图1示出了本公开实施例提供的一种视频制作场景的架构图;
图2为本公开实施例中的一种视频生成方法的流程示意图;
图3为本公开实施例中的一种视频制作页面示意图;
图4为本公开实施例中的一种视频编辑页面示意图;
图5为本公开实施例中的一种图像选择页面示意图;
图6为本公开实施例中的一种文本编辑页面示意图;
图7为本公开实施例中的一种网络地址识别页面示意图;
图8为本公开实施例中的另一种网络地址识别页面示意图;
图9为本公开实施例中的一种视频生成装置的结构示意图;
图10为本公开实施例中的一种电子设备的结构示意图。
具体实施方式
下面将参照附图更详细地描述本公开的实施例。虽然附图中显示了本公开的某些实施例,然而应当理解的是,本公开可以通过各种形式来实现,而且不应该被解释为限于这里阐述的实施例,相反提供这些实施例是为了更加透彻和完整地理解本公开。应当理解的是,本公开的附图及实施例仅用于示例性作用,并非用于限制本公开的保护范围。
应当理解,本公开的方法实施方式中记载的各个步骤可以按照不同的顺序执行,和/或并行执行。此外,方法实施方式可以包括附加的步骤和/或省略执行示出的步骤。本公开的范围在此方面不受限制。
本文使用的术语“包括”及其变形是开放性包括,即“包括但不限于”。术语“基于”是“至少部分地基于”。术语“一个实施例”表示“至少一个实施例”;术语“另一实施例”表示“至少一个另外的实施例”;术语“一些实 施例”表示“至少一些实施例”。其他术语的相关定义将在下文描述中给出。

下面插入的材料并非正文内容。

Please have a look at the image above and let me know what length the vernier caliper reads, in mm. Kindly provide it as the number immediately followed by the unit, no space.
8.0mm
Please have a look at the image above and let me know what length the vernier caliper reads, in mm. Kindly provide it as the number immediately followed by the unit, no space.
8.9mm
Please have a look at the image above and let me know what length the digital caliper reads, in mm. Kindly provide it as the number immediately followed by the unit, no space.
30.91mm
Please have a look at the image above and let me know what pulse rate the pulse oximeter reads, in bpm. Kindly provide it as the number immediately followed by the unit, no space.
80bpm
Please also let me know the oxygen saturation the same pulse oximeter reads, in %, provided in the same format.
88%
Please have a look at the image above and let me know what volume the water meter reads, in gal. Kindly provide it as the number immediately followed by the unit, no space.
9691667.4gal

需要注意,本公开中提及的“第一”、“第二”等概念仅用于对不同的装置、模块或单元进行区分,并非用于限定这些装置、模块或单元所执行的功能的顺序或者相互依存关系。
需要注意,本公开中提及的“一个”、“多个”的修饰是示意性而非限制性的,本领域技术人员应当理解,除非在上下文另有明确指出,否则应该理解为“一个或多个”。
本公开实施方式中的多个装置之间所交互的消息或者信息的名称仅用于说明性的目的,而并不是用于对这些消息或信息的范围进行限制。

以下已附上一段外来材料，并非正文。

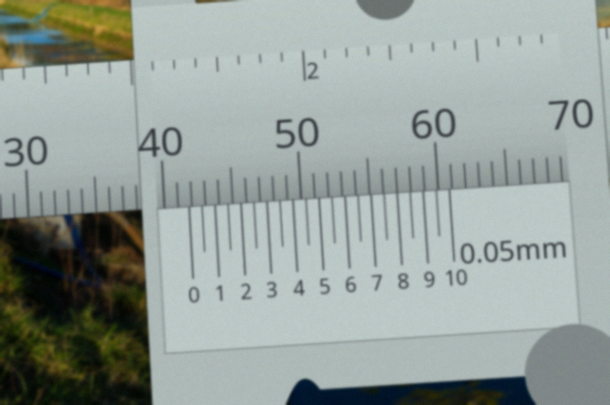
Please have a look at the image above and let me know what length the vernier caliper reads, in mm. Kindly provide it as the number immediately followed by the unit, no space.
41.8mm
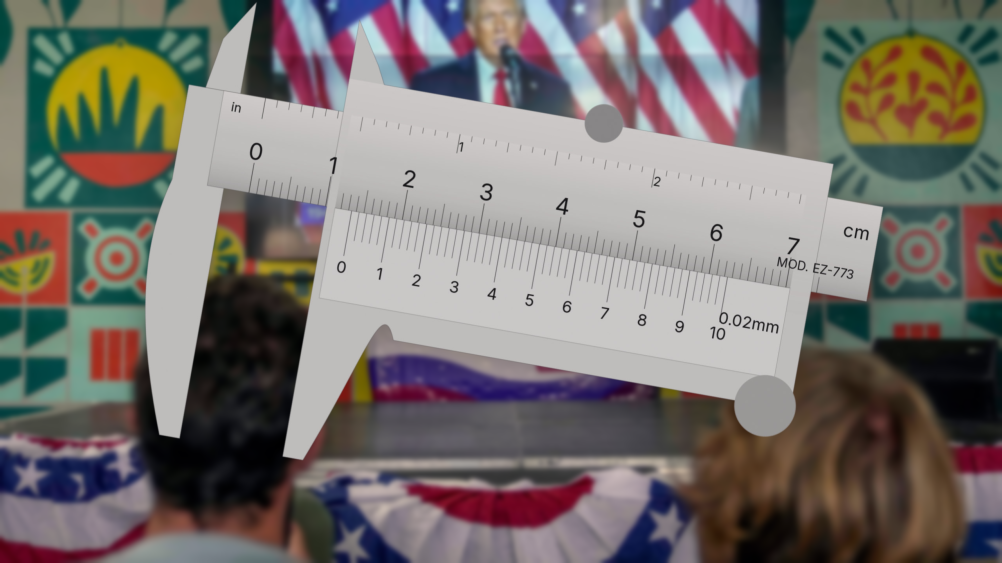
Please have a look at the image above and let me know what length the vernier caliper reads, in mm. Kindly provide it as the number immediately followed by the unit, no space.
13.4mm
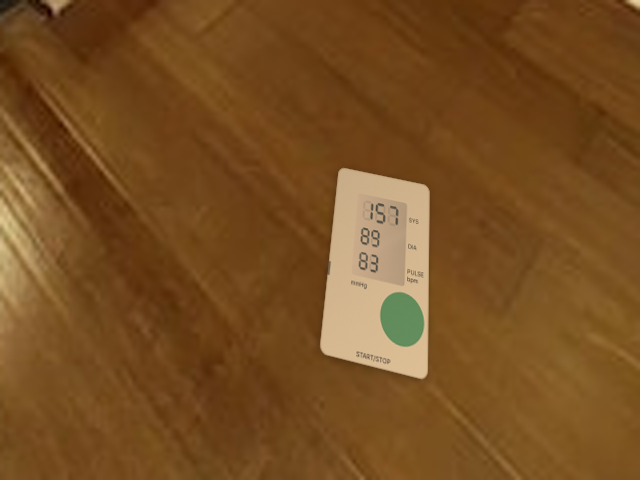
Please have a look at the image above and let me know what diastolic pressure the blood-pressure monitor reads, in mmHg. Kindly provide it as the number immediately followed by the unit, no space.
89mmHg
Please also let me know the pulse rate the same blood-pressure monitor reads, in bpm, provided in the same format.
83bpm
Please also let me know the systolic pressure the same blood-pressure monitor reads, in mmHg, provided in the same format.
157mmHg
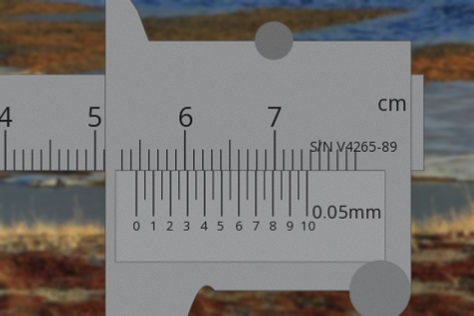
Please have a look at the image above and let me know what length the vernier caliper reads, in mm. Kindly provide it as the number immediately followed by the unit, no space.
54.6mm
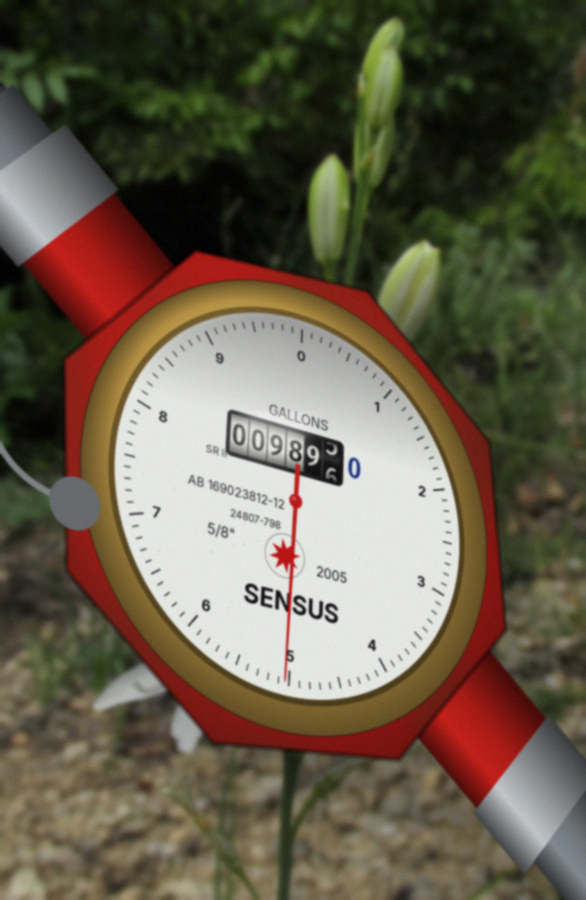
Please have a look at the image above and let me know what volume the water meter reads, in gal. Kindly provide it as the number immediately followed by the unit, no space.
98955.0gal
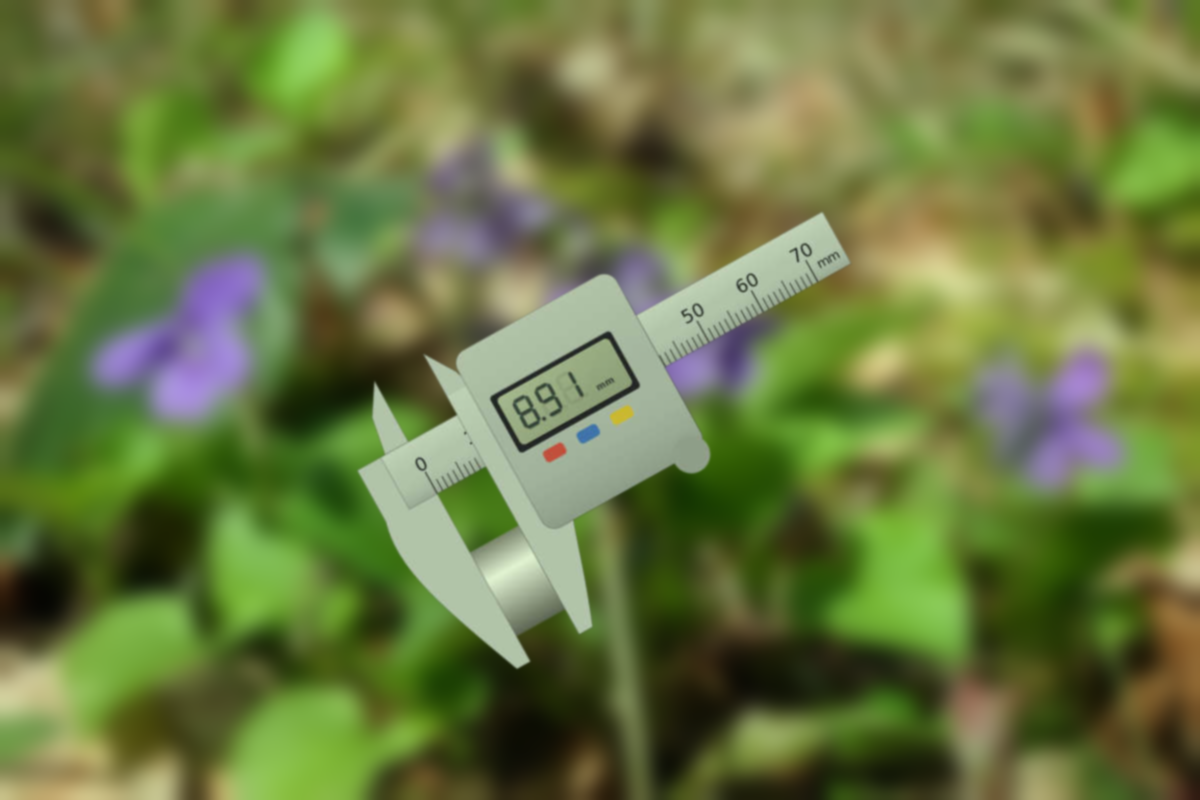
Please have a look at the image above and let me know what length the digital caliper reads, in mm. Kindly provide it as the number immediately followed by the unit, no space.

对本公开实施例进行进一步详细说明之前,对本公开实施例中涉及的名词和术语进行说明,本公开实施例中涉及的名词和术语适用于如下的解释。
在相关技术中,用户可以在例如手机、平板电脑、笔记本电脑等移动终端或其他电子设备上制作视频。目前常用的视频制作方式是:用户预先编写好了输入文本,但是没有合适的图像或者视频素材,这种情况下,一般是用户输入文本;视频制作客户端通过智能匹配算法为输入文本匹配其对应的图像素材,基于输入文本和图像素材合成对应的目标视频。
上述视频制作流程中,视频图像是通过智能匹配算法得到,用户无法干预智能匹配算法匹配到的图像素材,使得匹配到的图像素材可能不能满足用户个性化的视频制作需求。例如:用户想要制作一个做饭流程的视频,用户预先编写了菜谱,即需要什么材料,每个步骤执行什么样的操作,并且针对每种材料和每个步骤用户均拍摄了相应的图片或者小视频。按照现有的视频制作方式,需要根据菜谱智能匹配图像素材,但是例如炒菜步骤,先放什么,再放什么,具备一定的连贯性和先后关系。目前的智能匹配算法可能无法精准的匹配到满足用户需求的图像。

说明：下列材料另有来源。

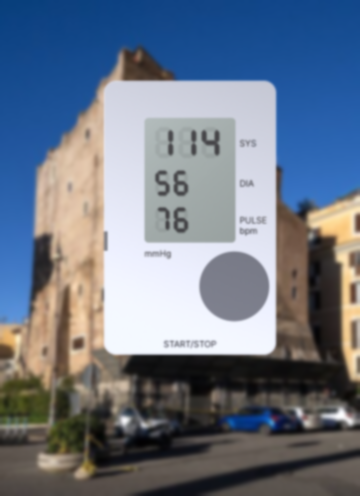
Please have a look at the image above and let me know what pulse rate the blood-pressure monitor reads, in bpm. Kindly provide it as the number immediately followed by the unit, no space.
76bpm
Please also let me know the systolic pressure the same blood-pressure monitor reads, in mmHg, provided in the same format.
114mmHg
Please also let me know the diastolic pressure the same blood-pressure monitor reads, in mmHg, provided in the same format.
56mmHg
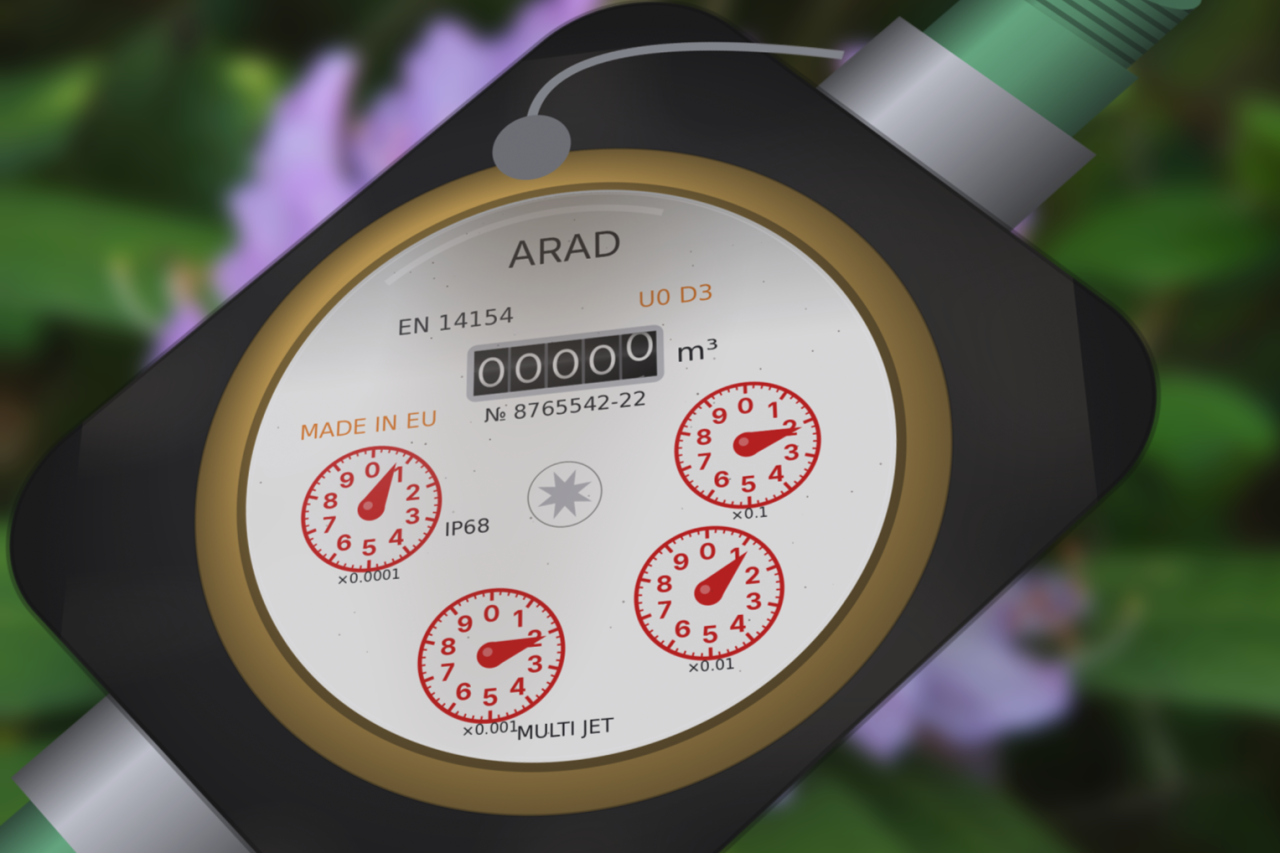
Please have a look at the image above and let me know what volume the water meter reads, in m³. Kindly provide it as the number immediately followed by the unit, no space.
0.2120m³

为解决上述技术文本,本公开实施例提供了一种视频生成方法,包括:响应于针对输入文本触发的第一指令,基于输入文本生成第一视频编辑数据;其中,所述第一视频编辑数据包括至少一个第一视频片段和至少一个音频片段,所述至少一个第一视频片段、所述至少一个音频片段分别对应于所述输入文本划分的至少一个文本片段,所述至少一个第一视频片段中的第一目标视频 片段、所述至少一个音频片段中的目标音频片段与所述至少一个文本片段中的目标文本片段相对应,所述目标音频片段用于填充所述目标文本片段匹配的朗读语音,所述第一目标视频片段为空置片段;在视频编辑器中导入所述第一视频编辑数据,以使得在所述视频编辑器的视频编辑轨道上显示所述至少一个第一视频片段和所述至少一个音频片段,所述第一目标视频片段与所述目标音频片段的轨道时间线区间相同;响应于在所述视频编辑器上触发针对所述第一目标视频片段的第二指令,基于所述第一视频编辑数据,在所述目标视频片段中填充第一目标视频,得到第二视频编辑数据;所述第一目标视频为基于所述第二指令所指示的第一目标图像素材而得到的视频;基于第二视频编辑数据,生成第一目标视频。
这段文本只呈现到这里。